There’s a nice wooden bridge that crosses over the stream and just past that to the right is a small building sitting out here in the middle of nowhere. What is it? Well, it’s a head, or as you landlubbers call it, a toilet. Yep, they have actually put a toilet out here for the hikers. And it’s not just a “port-o-let”. It’s a nice, well maintained building. But, if you head this way be sure you bring along a little TP as it was clean out. Of course we never hike without a little “white gold” in our packs so we are all good.
After we pass the river and the toilet we walk the 100 steps DOWN toward the falls. They are pretty steep and not very even. With all of the forest surrounding me I start to get a bit of vertigo about halfway down so I have to stop and gather my senses. As I am standing here about three quarters of the way down I look up to the top and all I can think is, “Boy am I glad we took the upper track first!”
Once I finally make it down to the bottom I can hear the falls clamoring away. I don’t have to walk much further before the forest opens up and I can see the 20 meter falls tumbling over the edge of the 15,000 year old lava rocks. The varnish clear pool at the bottom of the falls seems small considering the amount of water that is crashing into it but it handles the flow with ease as it sends the water down river.
For the next little while the trail skirts the river and small gorge area. The forest here is filled with mountain beech trees, shiny broadleaf, umbrella ferns and toatoa. The deep greens and yellows pop out against the browns, grays and blacks of the lava rocks and it is all set up on the backdrop of a brilliant blue sky that’s dotted with cotton candy clouds. Seriously, could there be a better place in the world to be right now????
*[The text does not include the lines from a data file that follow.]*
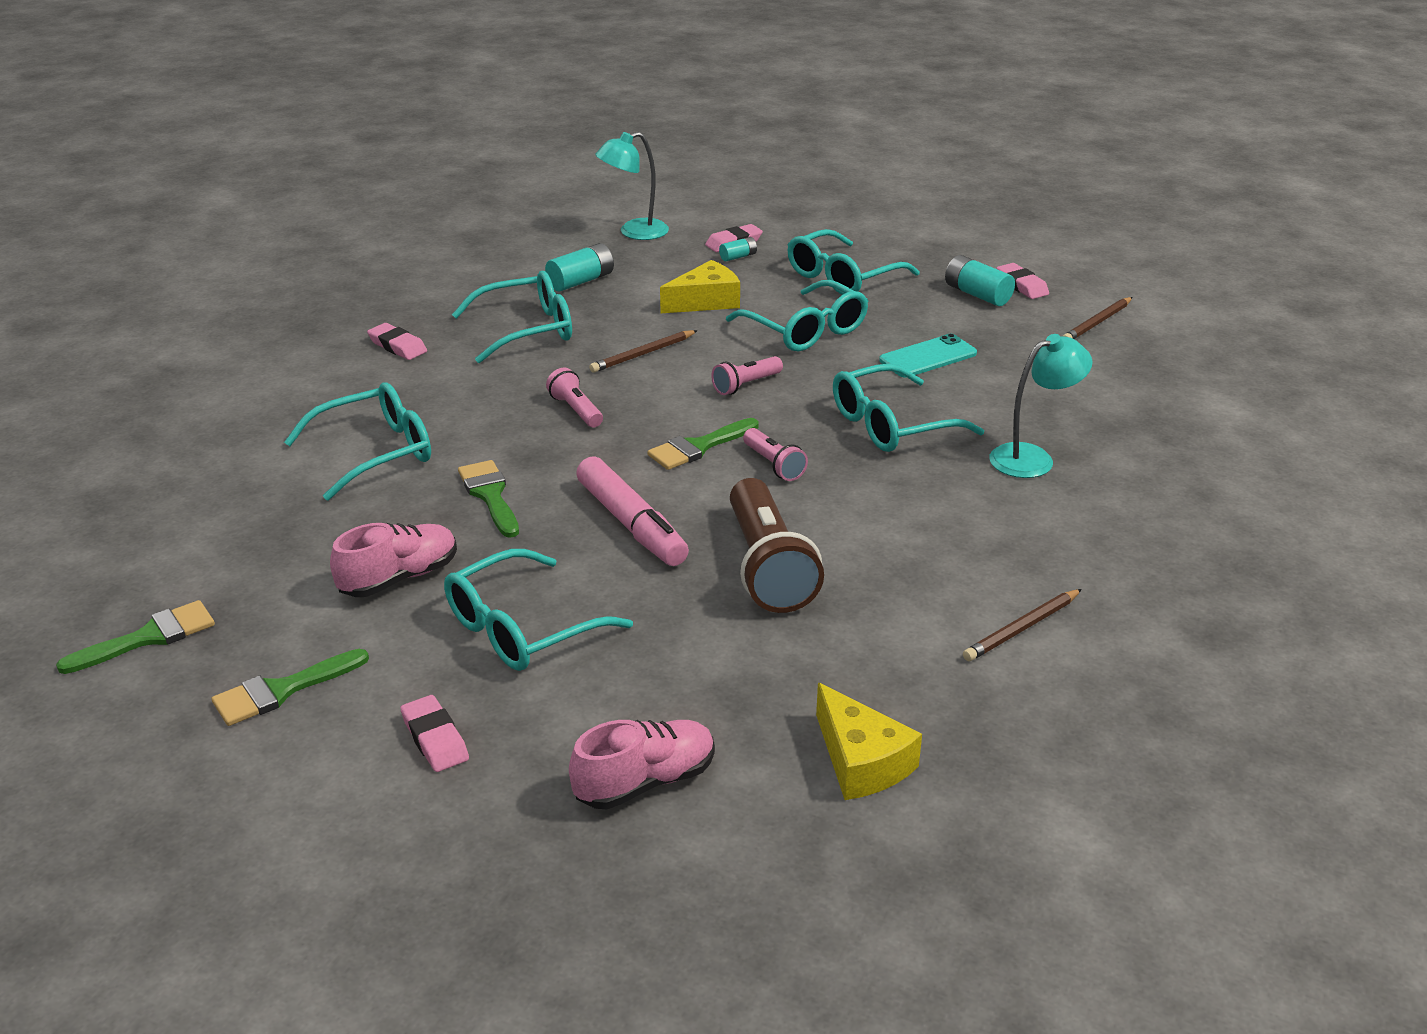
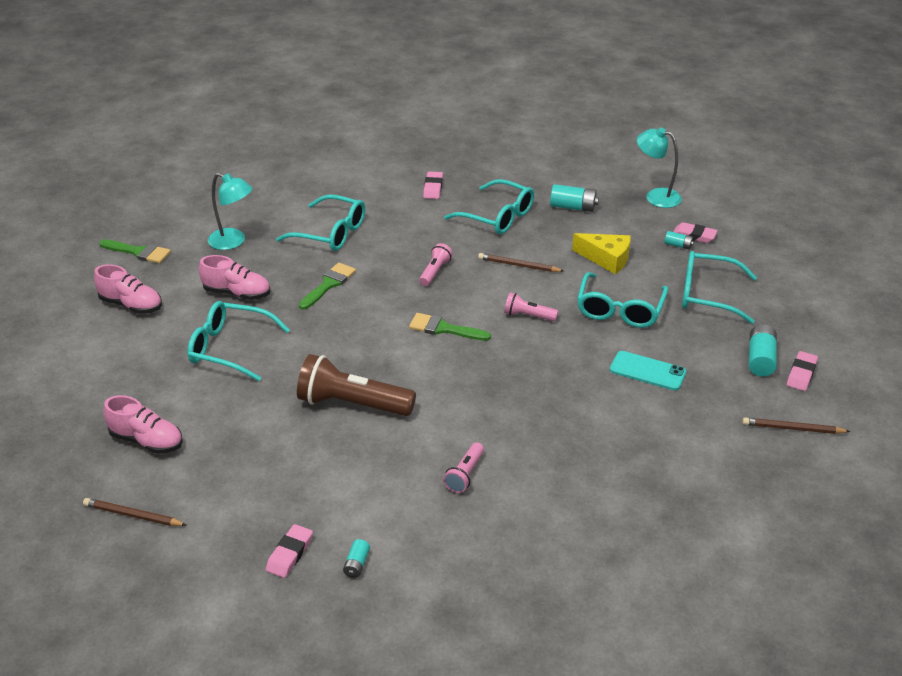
camera: 55 degrees right, 5 degrees up
green brush [212,649,369,726] -> pink shoe [94,264,162,314]
pink eraser [400,695,469,772] -> pink eraser moved to [266,524,313,578]
pink marker [576,456,689,566] -> none
brown flashlight [730,478,824,613] -> brown flashlight turned 60 degrees clockwise [297,354,416,416]
pink flashlight [743,428,808,481] -> pink flashlight moved to [443,442,484,493]
yellow cheese [816,683,922,800] -> none
turquoise glasses [833,364,984,452] -> none
brown pencil [963,589,1082,661] -> brown pencil moved to [83,498,187,526]
turquoise lamp [989,334,1093,478] -> turquoise lamp moved to [208,173,252,250]
none -> turquoise battery [343,539,370,578]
As we cross the river we’re now on the lower track which runs along the river and through a dense forest. The river is wider and more turbulent at the part of the track. The abundant vegetation provides cover from the sun and causes the temperature to drop several degrees. We both pick up the pace a little to keep warm.
You know what they say, “What goes up must come down” and well, when you start at the top of a track and walk down you eventually must go up to get back to the beginning. Fortunately for us the uphill part of this track is a bit more subtle than it would have been if we’d have gone the other direction. There are a few sets of stairs and some inclines but nothing I can’t handle.
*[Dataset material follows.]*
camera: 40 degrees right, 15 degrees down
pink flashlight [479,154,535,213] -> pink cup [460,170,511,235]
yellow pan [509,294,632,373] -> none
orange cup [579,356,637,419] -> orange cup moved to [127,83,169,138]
It’s not long before we’re out of the forest and walking back through the scrublands where we get a few last 360° views of the mountains and the valley. Just about three hours from when we started we arrive back at the parking lot. We’re both feeling rather good about the great hike and the opportunity to view some of God’s most majestic scenery.
The Perfect Picnic Spot
Before leaving the park we take a drive up to the base of Mount Ruapehu. The ski lifts are running but there’s not much snow on the mountain. In fact there is none at the base! We take a look around and then Dan finds a spot to park overlooking the valley and the vast lava fields. We pull out our picnic lunches and enjoy some much needed nourishment while taking in the vistas.
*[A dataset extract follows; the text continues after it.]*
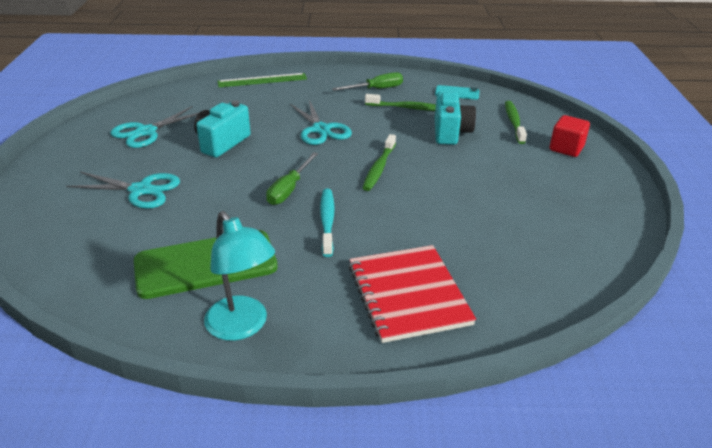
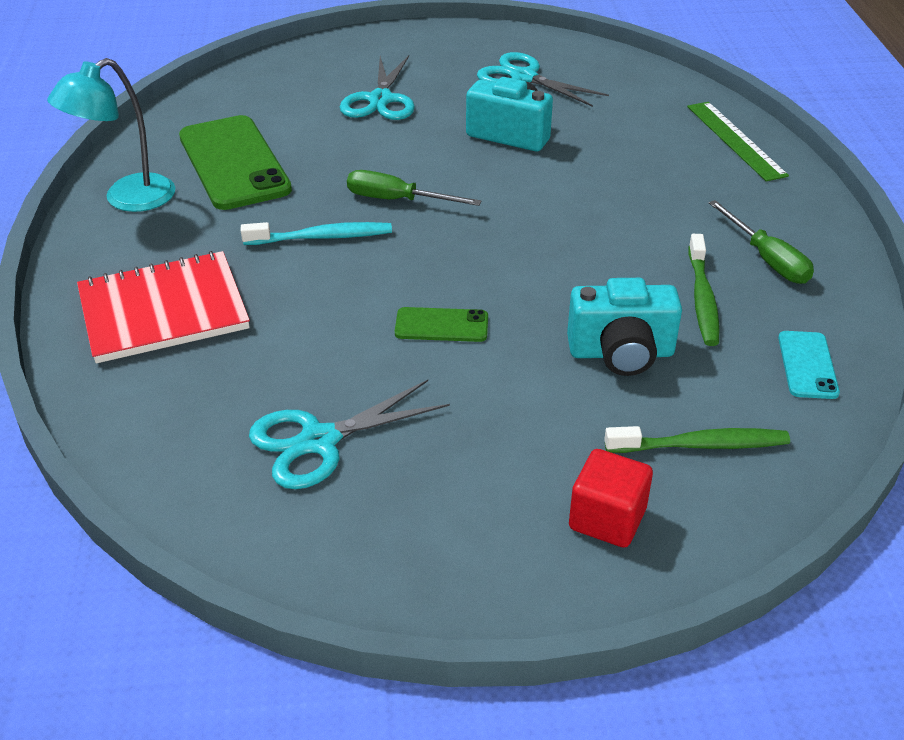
camera: 85 degrees right, 5 degrees up
turquoise scissors [290,100,352,145] -> turquoise scissors moved to [249,380,450,489]
green toothbrush [363,134,396,191] -> none
none -> green phone [395,307,488,342]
We arrive back in Taupo in the late afternoon and find a nice little pub on the edge of the lake to stop at and have a beer or two. As we look out on the lake we see the weather beginning to blow across the mountains where we’d been hiking just a couple of hours earlier. Within minutes we can barely see their tops. Looks like we made it out just in time as a couple of locals tell us they will be closing the roads due to snow any time now. Well, at least we got to enjoy an outstanding day in one of New Zealand’s most brilliant parks before the bad weather came along. I guess it’s true, sometimes even a blind squirrel finds a nut.
Tomorrow we’re off to see the thermal pools at Orakei Korako Thermal Park.